Novel yang menceritan anak manusia diasuh oleh rusa yang kemudian melakukan pencarian pengetahuan dengan, tentu saja tanpa membaca karya-karya pemikir sebelumnya. Dia di hutan mengamati alam, mengati kematian induk rusa yan membesarkannya, dst.

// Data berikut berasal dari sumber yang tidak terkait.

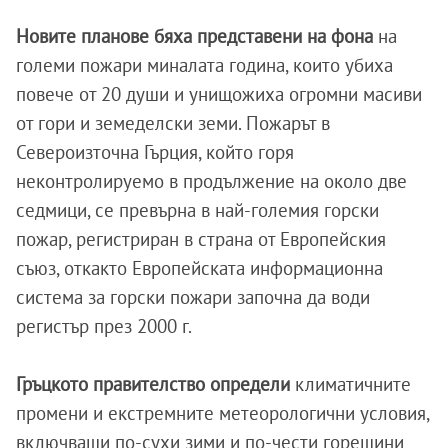
Новите планове бяха представени на фона
на
големи пожари миналата година, които убиха
повече от 20 души и унищожиха огромни масиви
от гори и земеделски земи. Пожарът в
Североизточна Гърция, който горя
неконтролируемо в продължение на около две
седмици, се превърна в най-големия горски
пожар, регистриран в страна от Европейския
съюз, откакто Европейската информационна
система за горски пожари започна да води
регистър през 2000 г.
Гръцкото правителство определи
климатичните
промени и екстремните метеорологични условия,
включващи по-сухи зими и по-чести горещини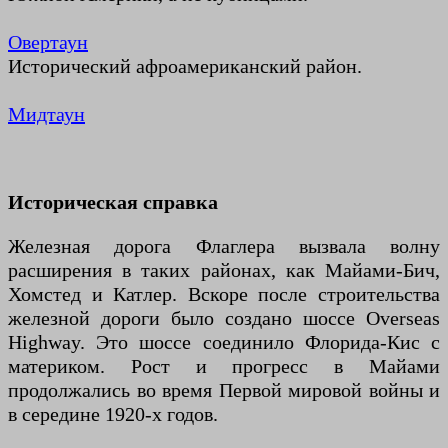
Овертаун
Исторический афроамериканский район.
Мидтаун
Историческая справка
Железная дорога Флаглера вызвала волну
расширения в таких районах, как Майами-Бич,
Хомстед и Катлер. Вскоре после строительства
железной дороги было создано шоссе Overseas
Highway. Это шоссе соединило Флорида-Кис с
материком. Рост и прогресс в Майами
продолжались во время Первой мировой войны и
в середине 1920-х годов.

Hingga bertemu dengan manusia. Dan, ternyata hasil perenungannya selama di hutan tidak jauh berbeda dengan manusia yang sebelumnya melakukan pencarian pengetahuan secara “normal.”  

Fiksi ini memungkinkan pencarian kita akan ide-ide filsafat terlepas dari bayang-bayang karya-karya besar para filsuf sebelumnya. Tetapi jelas, ini sangat sulit dilakukan. Yang banyak terjadi saat ini adalah, para filsuf fokus mempelajari suatu pemikiran filsuf terdahulu lalu mengembangkannya sedemikian rupa hingga berbeda dengan pemikir sebelumnya itu.

Atau, ada juga yang merangkai dari dua ide pemikir bahkan dari sekian pemikir untuk diambil poin-poinnya disusun menjadi konstruksi pemikiran baru. Kebaruan yang sebetulnya tidak sungguh baru.

Memang sialnya, manusia seperti telah dikutuk untuk terlempar dalam kehidupan sosial, dalam kerumunan orang yang pasti mempengaruhi pemikirannya. Pemikiran kita seperti memerlukan pijakan atau bahan untuk disusun, dan dari susunan itu membayangkan susunan lain yang berbeda.

Sayapun berkeyakinan bahwa cara belajar berpikir kedepannya mesti disusun dari dua cara, yaitu bacaan-bacaan atas pemikiran para filsuf sebelumnya dan pengalaman-pengalaman otentik kita sendiri. Dari dua hal ini, saya kira, kita dapat menghasilakn pemikiran yang tidak melulu mengkopi ide besar sebelumnya yang sebetulnya membosankan dilakukan dalam waktu yang lama.       

Tetapi juga bukan pemikiran yang terlepas dari rangkaian sejarah dan kehidupan sosial manusia yang telah berlangsung selama jutaan tahun.